INPUT
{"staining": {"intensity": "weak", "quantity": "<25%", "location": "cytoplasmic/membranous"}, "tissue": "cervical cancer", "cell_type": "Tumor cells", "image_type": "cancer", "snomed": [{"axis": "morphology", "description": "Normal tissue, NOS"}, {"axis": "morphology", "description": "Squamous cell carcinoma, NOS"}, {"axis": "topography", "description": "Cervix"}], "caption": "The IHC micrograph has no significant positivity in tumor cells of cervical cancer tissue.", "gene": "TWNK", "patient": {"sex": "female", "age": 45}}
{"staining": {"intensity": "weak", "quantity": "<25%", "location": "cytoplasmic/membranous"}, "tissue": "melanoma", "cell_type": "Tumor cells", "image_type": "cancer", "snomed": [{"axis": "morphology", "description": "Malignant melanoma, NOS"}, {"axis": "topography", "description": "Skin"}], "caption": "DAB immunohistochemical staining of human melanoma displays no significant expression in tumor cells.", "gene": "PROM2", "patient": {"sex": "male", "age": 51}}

--

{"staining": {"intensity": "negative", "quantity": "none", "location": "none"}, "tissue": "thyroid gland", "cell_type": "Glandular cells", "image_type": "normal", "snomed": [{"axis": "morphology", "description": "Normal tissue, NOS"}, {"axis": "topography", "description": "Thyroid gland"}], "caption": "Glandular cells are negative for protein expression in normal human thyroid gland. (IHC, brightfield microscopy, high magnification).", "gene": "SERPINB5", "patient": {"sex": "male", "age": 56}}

--

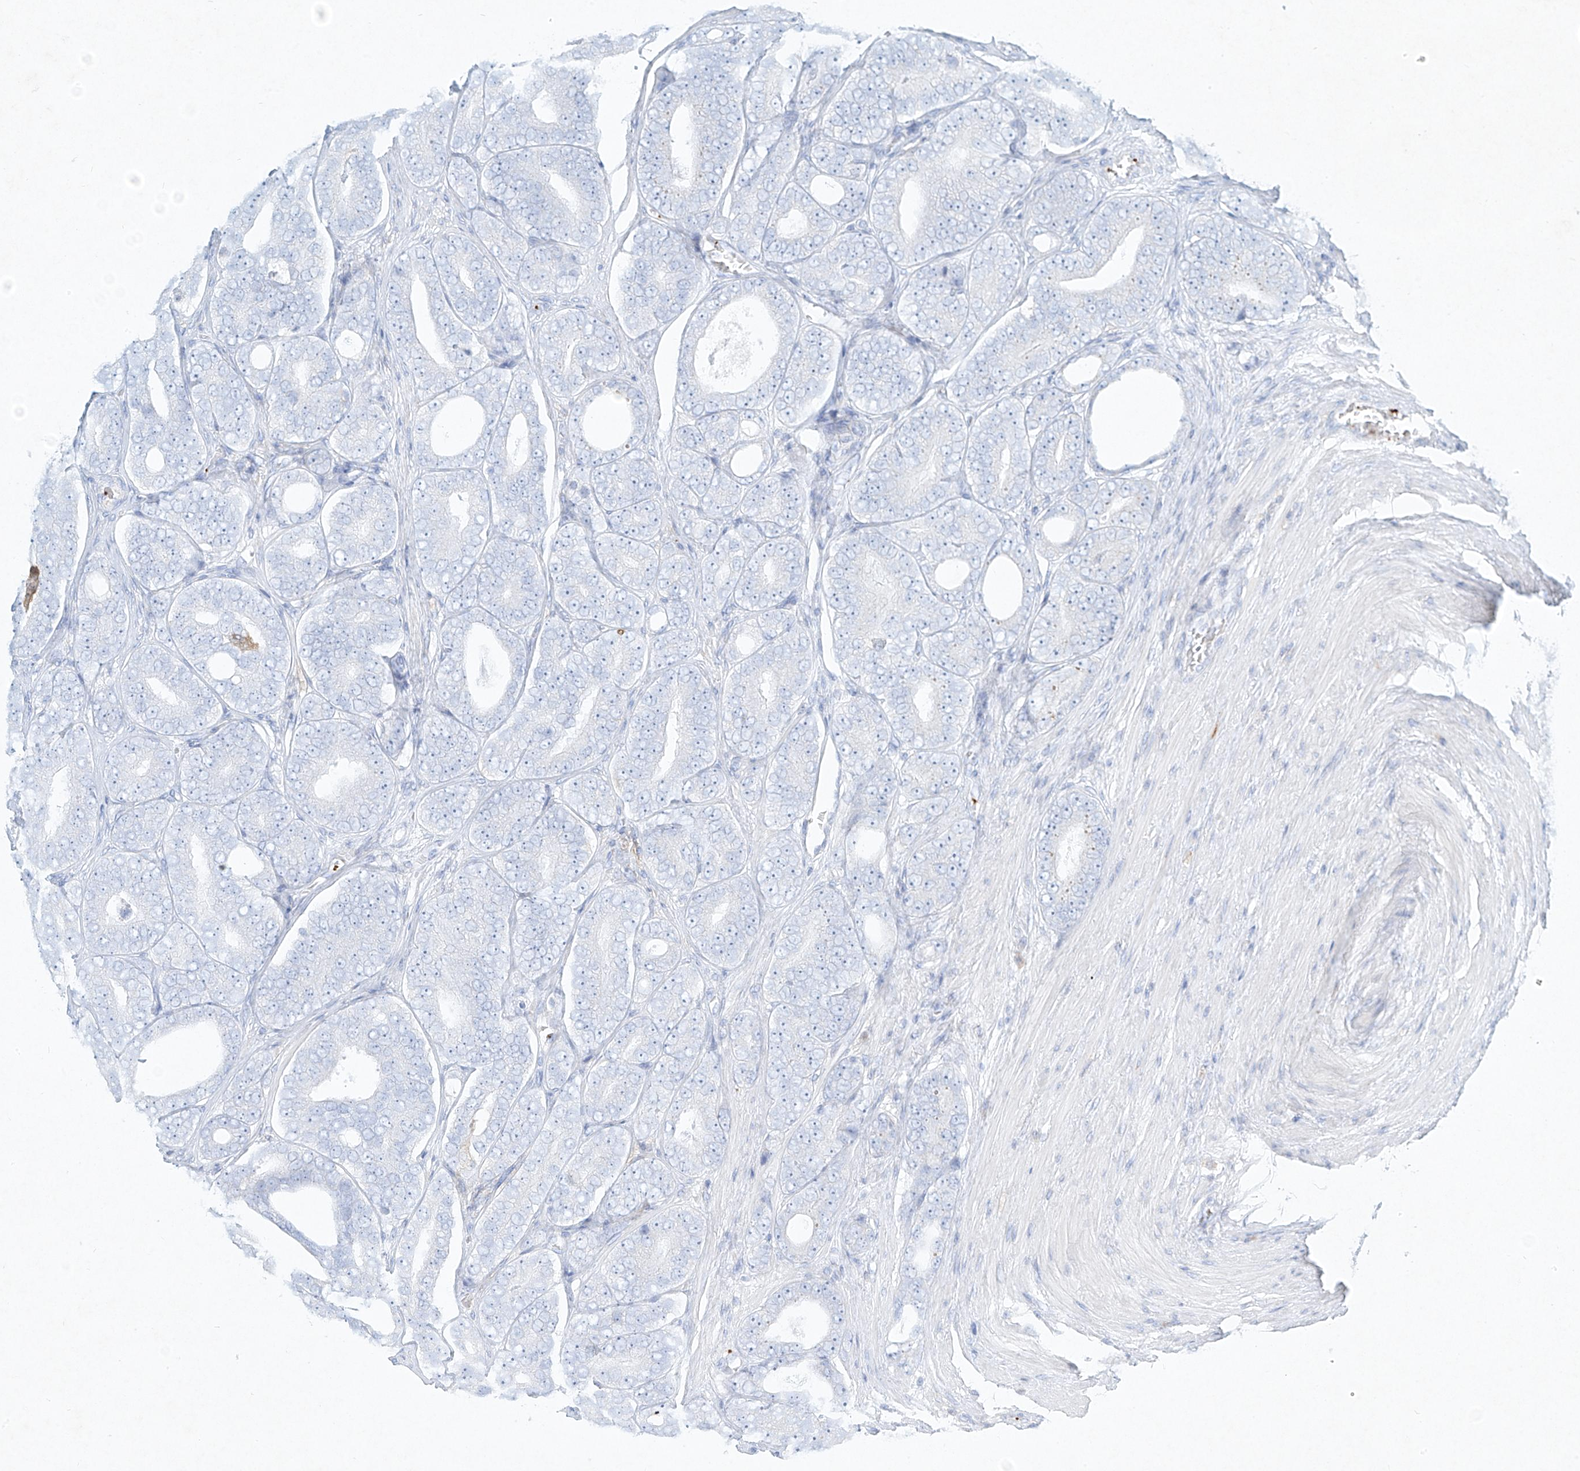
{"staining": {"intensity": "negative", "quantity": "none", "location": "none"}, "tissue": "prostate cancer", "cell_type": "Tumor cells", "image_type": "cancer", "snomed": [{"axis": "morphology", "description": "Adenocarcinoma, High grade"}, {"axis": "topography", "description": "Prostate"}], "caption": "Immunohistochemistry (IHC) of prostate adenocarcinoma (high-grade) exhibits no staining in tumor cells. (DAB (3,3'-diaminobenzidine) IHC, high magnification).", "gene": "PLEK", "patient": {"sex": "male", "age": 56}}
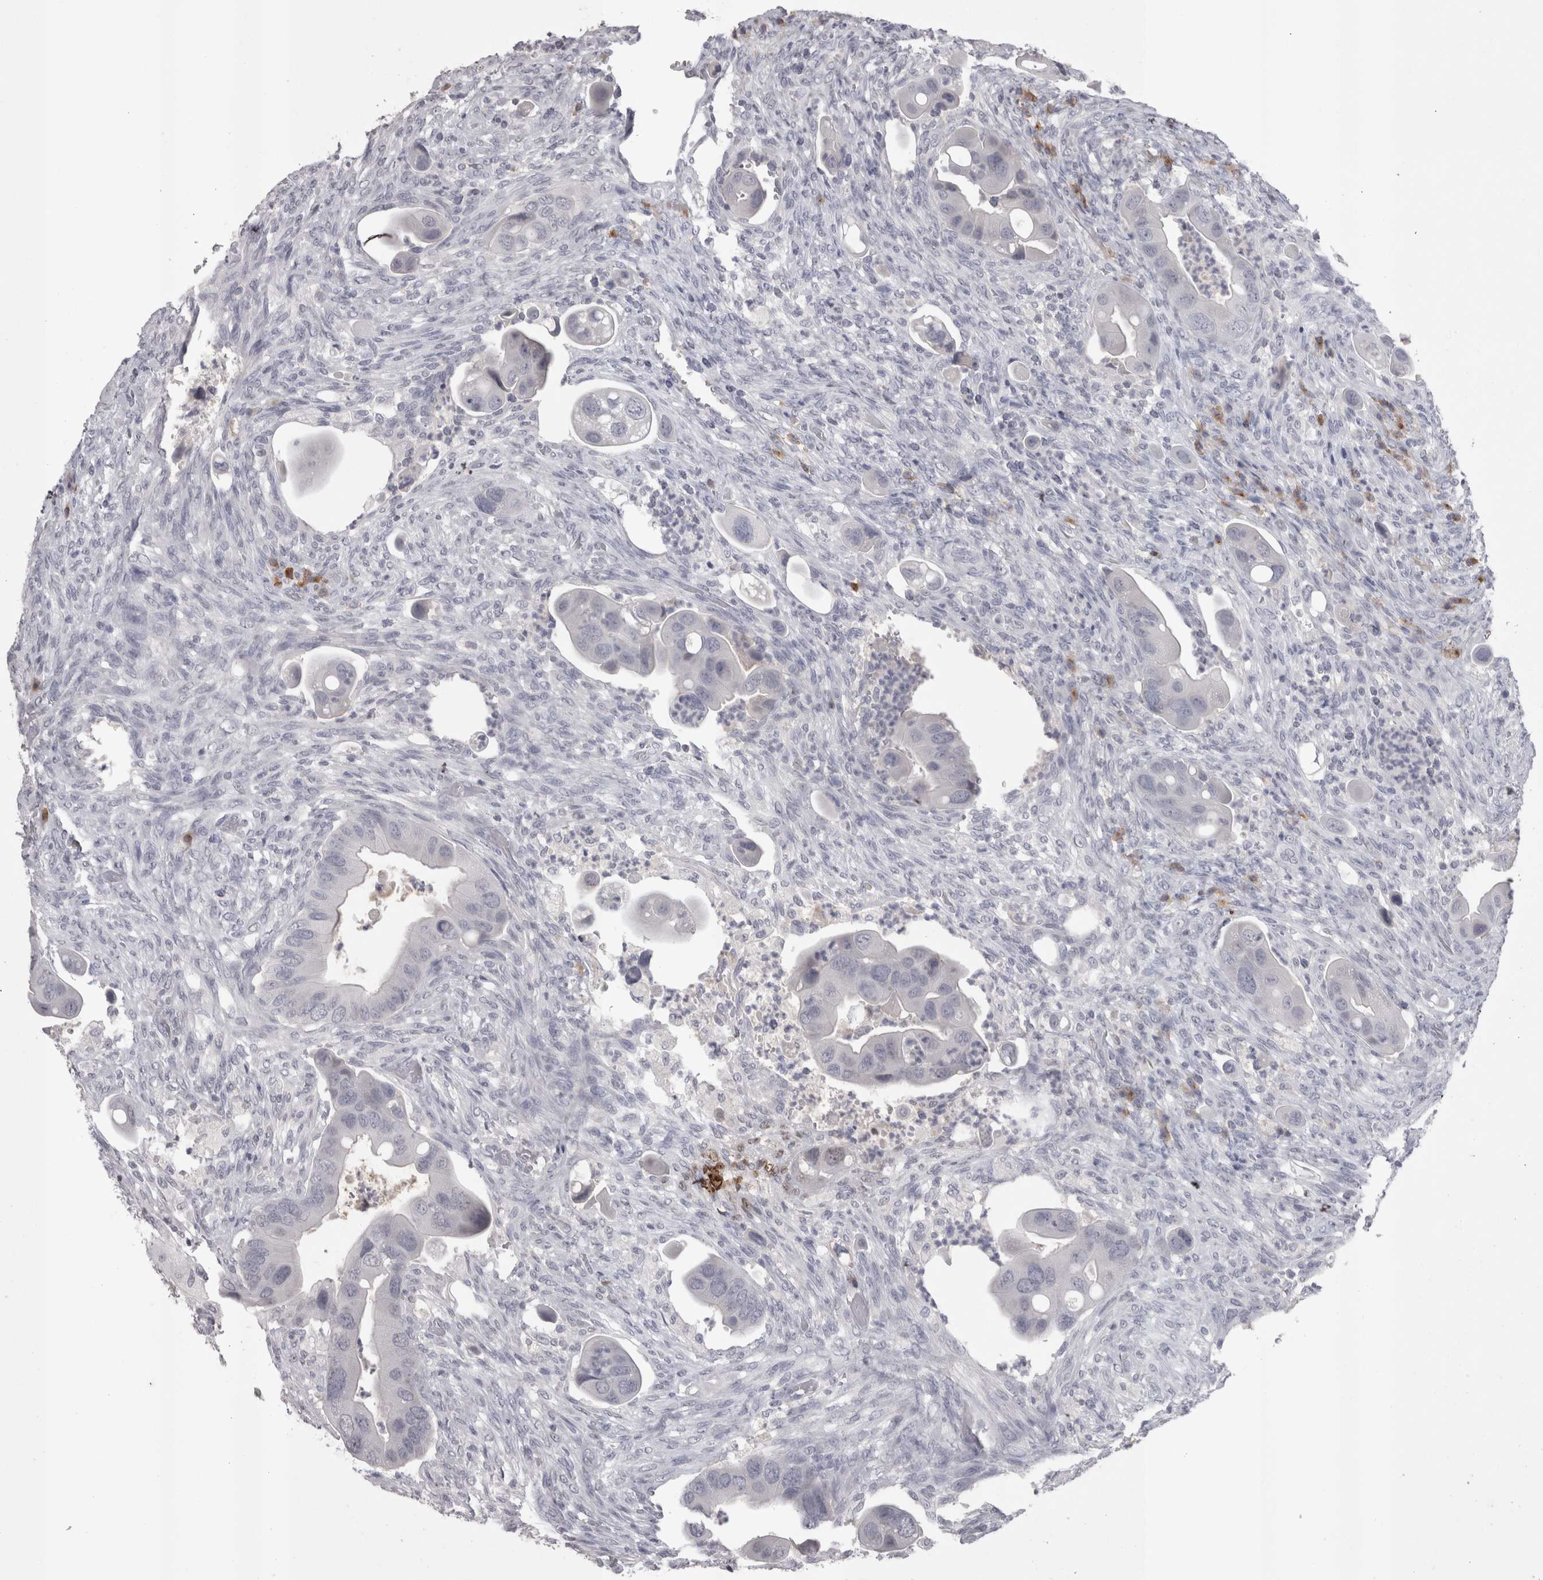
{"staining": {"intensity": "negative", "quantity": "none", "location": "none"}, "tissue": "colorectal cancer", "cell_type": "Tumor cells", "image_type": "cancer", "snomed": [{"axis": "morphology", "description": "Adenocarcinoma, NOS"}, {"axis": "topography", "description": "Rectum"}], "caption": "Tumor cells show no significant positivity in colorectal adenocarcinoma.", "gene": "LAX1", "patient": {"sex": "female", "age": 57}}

AIM OF THE TASK
Using the entries above, repeat only the lines from the one containing "IHC micrograph has" through the one containing "immunohistochemical staining of", end lines included.

SOLUTION FOR THIS PROBLEM
{"staining": {"intensity": "weak", "quantity": "<25%", "location": "cytoplasmic/membranous"}, "tissue": "cervical cancer", "cell_type": "Tumor cells", "image_type": "cancer", "snomed": [{"axis": "morphology", "description": "Normal tissue, NOS"}, {"axis": "morphology", "description": "Squamous cell carcinoma, NOS"}, {"axis": "topography", "description": "Cervix"}], "caption": "The IHC micrograph has no significant positivity in tumor cells of cervical cancer tissue.", "gene": "TWNK", "patient": {"sex": "female", "age": 45}}
{"staining": {"intensity": "weak", "quantity": "<25%", "location": "cytoplasmic/membranous"}, "tissue": "melanoma", "cell_type": "Tumor cells", "image_type": "cancer", "snomed": [{"axis": "morphology", "description": "Malignant melanoma, NOS"}, {"axis": "topography", "description": "Skin"}], "caption": "DAB immunohistochemical staining of human melanoma displays no significant expression in tumor cells.", "gene": "PROM2", "patient": {"sex": "male", "age": 51}}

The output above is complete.